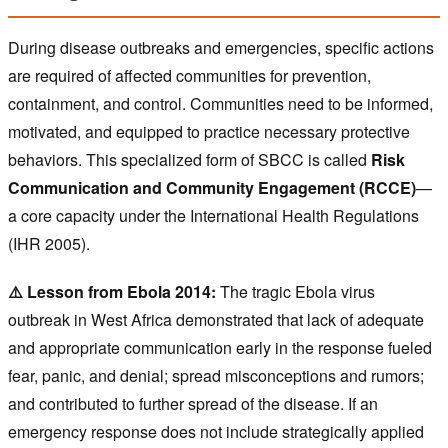
During disease outbreaks and emergencies, specific actions
are required of affected communities for prevention,
containment, and control. Communities need to be informed,
motivated, and equipped to practice necessary protective
behaviors. This specialized form of SBCC is called
Risk
Communication and Community Engagement (RCCE)
—
a core capacity under the International Health Regulations
(IHR 2005).
⚠️ Lesson from Ebola 2014:
The tragic Ebola virus
outbreak in West Africa demonstrated that lack of adequate
and appropriate communication early in the response fueled
fear, panic, and denial; spread misconceptions and rumors;
and contributed to further spread of the disease. If an
emergency response does not include strategically applied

* * * * * * * * *

* Try it
A faithful copy of the records above is needed, with the pictures left out.

* Solution to the exercise
During disease outbreaks and emergencies, specific actions
are required of affected communities for prevention,
containment, and control. Communities need to be informed,
motivated, and equipped to practice necessary protective
behaviors. This specialized form of SBCC is called
Risk
Communication and Community Engagement (RCCE)
—
a core capacity under the International Health Regulations
(IHR 2005).
⚠️ Lesson from Ebola 2014:
The tragic Ebola virus
outbreak in West Africa demonstrated that lack of adequate
and appropriate communication early in the response fueled
fear, panic, and denial; spread misconceptions and rumors;
and contributed to further spread of the disease. If an
emergency response does not include strategically applied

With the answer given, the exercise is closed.